According to a report from the International Energy Agency this week, we have only about five years to prevent irreversible runaway global warming. And we must stop runaway global warming by whatever means we can muster. If we can’t, ecological collapse will wipe out all our other social justice gains, and wipe out any future worth living in.
This can only happen if we have a real resistance movement.
What we need is two pronged. On one hand, we need to build local, sustainable, democratic communities in which everyone’s basic needs are met. When the real crash comes we won’t be able to rely on special squads to hook people’s gas back up, because there won’t be enough gas. We have to learn how to meet our own needs.
And on the other hand we have to fight to stop global industrial capitalism. We can only win if we shut down the machine. That is the only way to ensure a livable future.
So we need is a real resistance movement. There is one such movement organizing right now, called Deep Green Resistance.
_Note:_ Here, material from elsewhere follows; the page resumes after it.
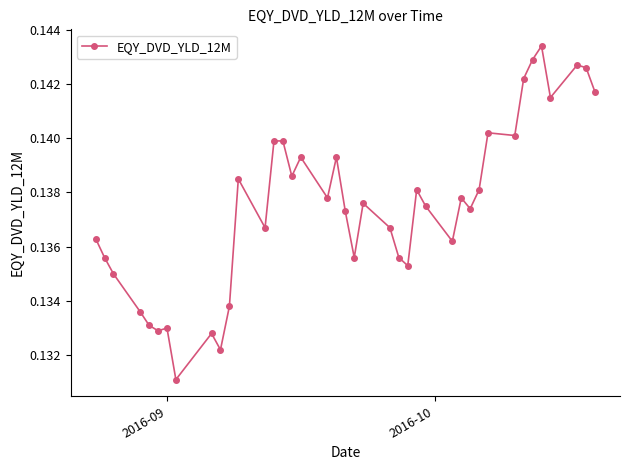

True or false: there are more than 2 points higher than both neighbors.

True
People from that movement have been handing out flyers today: Occupy the machine. Please read this, and visit the website deepgreenresistance.org.
The plan in Occupy the Machine is one of the first steps in a broader strategy to save the planet. But we need concrete short-term goals to win, and we need to keep and build moment.
Tomorrow there will be an event called Earth at Risk. Seven people, including ourselves, Arundhati Roy, Thomas Linzey, and Stephanie McMillan will talk about how to build a resistance movement that can save the planet. It goes all day and starts at 10am at Wheeler Hall at UC Berkeley, and you can find out more by visiting EarthAtRisk.net.
I hope that you will join us tomorrow in Berkeley. And I hope that your general assembly will consider endorsing the statement in Occupy the Machine, and that you here in Oakland will continue to be leaders in the struggle for justice and freedom.
Because we will only win if we can fight together, for our future, and our planet.